Hormonal mechanisms that can explain precocious puberty associated with hypothyroidism are still not known clearly. There are various theories about this subject. Wyk and Grombach have claimed that inhibition of the negative feedback on TSH leads to the increase of not only TSH levels but also other pituitary hormones (FSH, LH, Prolactin) and this is caused by the molecular similarity between pituitary hormones [5]. Currently the more widely accepted view is that TSH exhibits its effect by binding to FSH hormone receptors as result of its molecular similarity with FSH. This mechanism was named as ‘spillover’ in the literature and has also been demonstrated in vitro [14]. Another theory is that large increases in TSH levels lead to multicystic ovaries, uterine hemorrhages and breast development by causing FSH-like effects on the gonads [15]. According to the prolactin theory, increased prolactin levels following increased TRH levels enhance the sensitivity for the circulating gonadotropins [13,16]. In our case, levels of FSH and estrogen were markedly elevated but hyperprolactinemia was not noted. These findings suggest that not only one but a combination of the mentioned theories can explain the clinical, laboratory and radiologic findings noted in our patient.

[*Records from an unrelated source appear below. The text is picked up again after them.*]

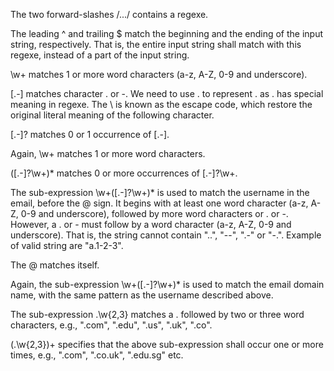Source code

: The two forward-slashes /.../ contains a regexe.

The leading ^ and trailing $ match the beginning and the ending of the input string, respectively. That is, the entire input string shall match with this regexe, instead of a part of the input string.

\w+ matches 1 or more word characters (a-z, A-Z, 0-9 and underscore).

[.-] matches character . or -. We need to use . to represent . as . has special meaning in regexe. The \ is known as the escape code, which restore the original literal meaning of the following character.

[.-]? matches 0 or 1 occurrence of [.-].

Again, \w+ matches 1 or more word characters.

([.-]?\w+)\* matches 0 or more occurrences of [.-]?\w+.

The sub-expression \w+([.-]?\w+)\* is used to match the username in the email, before the @ sign. It begins with at least one word character (a-z, A-Z, 0-9 and underscore), followed by more word characters or . or -. However, a . or - must follow by a word character (a-z, A-Z, 0-9 and underscore). That is, the string cannot contain "..", "--", ".-" or "-.". Example of valid string are "a.1-2-3".

The @ matches itself.

Again, the sub-expression \w+([.-]?\w+)\* is used to match the email domain name, with the same pattern as the username described above.

The sub-expression .\w{2,3} matches a . followed by two or three word characters, e.g., ".com", ".edu", ".us", ".uk", ".co".

(.\w{2,3})+ specifies that the above sub-expression shall occur one or more times, e.g., ".com", ".co.uk", ".edu.sg" etc.
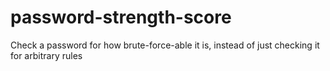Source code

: # password-strength-score
Check a password for how brute-force-able it is, instead of just checking it for arbitrary rules
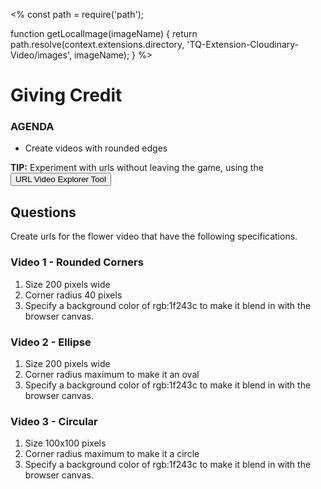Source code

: <%
const path = require('path');

function getLocalImage(imageName) {
return path.resolve(context.extensions.directory,
'TQ-Extension-Cloudinary-Video/images', imageName);
}
%>
# Giving Credit
<div class="aside">
    <h3>AGENDA</h3>
    <ul>
      <li>Create videos with rounded edges</li>
    </ul>
</div>

<b>TIP:</b> Experiment with urls without leaving the game, using the <button onclick='window.CloudinaryBrowser.showUrlExplorer();'>URL Video Explorer Tool</button>

## <a name="questions">Questions</a>
Create urls for the flower video that have the following specifications.

### Video 1 - Rounded Corners
1. Size 200 pixels wide
2. Corner radius 40 pixels
3. Specify a background color of rgb:1f243c to make it blend in with the browser canvas.

### Video 2 - Ellipse

1. Size 200 pixels wide
2. Corner radius maximum to make it an oval
3. Specify a background color of rgb:1f243c to make it blend in with the browser canvas.

### Video 3 - Circular

1. Size 100x100 pixels
2. Corner radius maximum to make it a circle
3. Specify a background color of rgb:1f243c to make it blend in with the browser canvas.
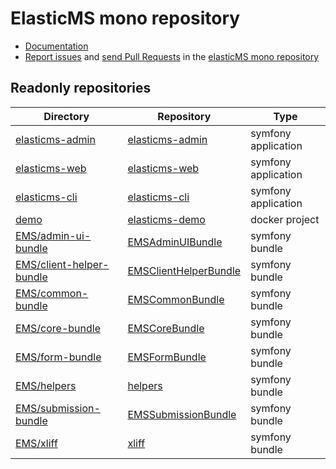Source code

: # ElasticMS mono repository

* [Documentation](https://ems-project.github.io/)
* [Report issues](https://github.com/ems-project/elasticms/issues) and
  [send Pull Requests](https://github.com/ems-project/elasticms/pulls)
  in the [elasticMS mono repository](https://github.com/ems-project/elasticms)

## Readonly repositories

| Directory                                              | Repository                                                                    | Type                |
|--------------------------------------------------------|-------------------------------------------------------------------------------|---------------------|
| [elasticms-admin](./elasticms-admin)                   | [elasticms-admin](https://github.com/ems-project/elasticms-admin)             | symfony application |
| [elasticms-web](./elasticms-web)                       | [elasticms-web](https://github.com/ems-project/elasticms-web)                 | symfony application |
| [elasticms-cli](./elasticms-cli)                       | [elasticms-cli](https://github.com/ems-project/elasticms-cli)                 | symfony application |
| [demo](./demo)                                         | [elasticms-demo](https://github.com/ems-project/elasticms-demo)               | docker project      |
| [EMS/admin-ui-bundle](./EMS/admin-ui-bundle)           | [EMSAdminUIBundle](https://github.com/ems-project/EMSAdminUIBundle)           | symfony bundle      |
| [EMS/client-helper-bundle](./EMS/client-helper-bundle) | [EMSClientHelperBundle](https://github.com/ems-project/EMSClientHelperBundle) | symfony bundle      |
| [EMS/common-bundle](./EMS/common-bundle)               | [EMSCommonBundle](https://github.com/ems-project/EMSCommonBundle)             | symfony bundle      |
| [EMS/core-bundle](./EMS/core-bundle)                   | [EMSCoreBundle](https://github.com/ems-project/EMSCoreBundle)                 | symfony bundle      |
| [EMS/form-bundle](./EMS/form-bundle)                   | [EMSFormBundle](https://github.com/ems-project/EMSFormBundle)                 | symfony bundle      |
| [EMS/helpers](./EMS/helpers)                           | [helpers](https://github.com/ems-project/helpers)                             | symfony bundle      |
| [EMS/submission-bundle](./EMS/submission-bundle)       | [EMSSubmissionBundle](https://github.com/ems-project/EMSSubmissionBundle)     | symfony bundle      |
| [EMS/xliff](./EMS/xliff)                               | [xliff](https://github.com/ems-project/xliff)                                 | symfony bundle      |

Hypothyroidism is common in childhood due to many reasons like congenital hypothyroidism and autoimmune lymphocytic thyroiditis. However, premature menarche is a rarely seen clinical presentation of hypothyroidism. Contrary to the other cases of precocious puberty due to other reasons, linear growth is stunted and bone age is retarded. This knowledge alone is enough to draw attention once more to the importance of monitoring the growth curves of children and evaluating tiroid function in all endocrinologic problems.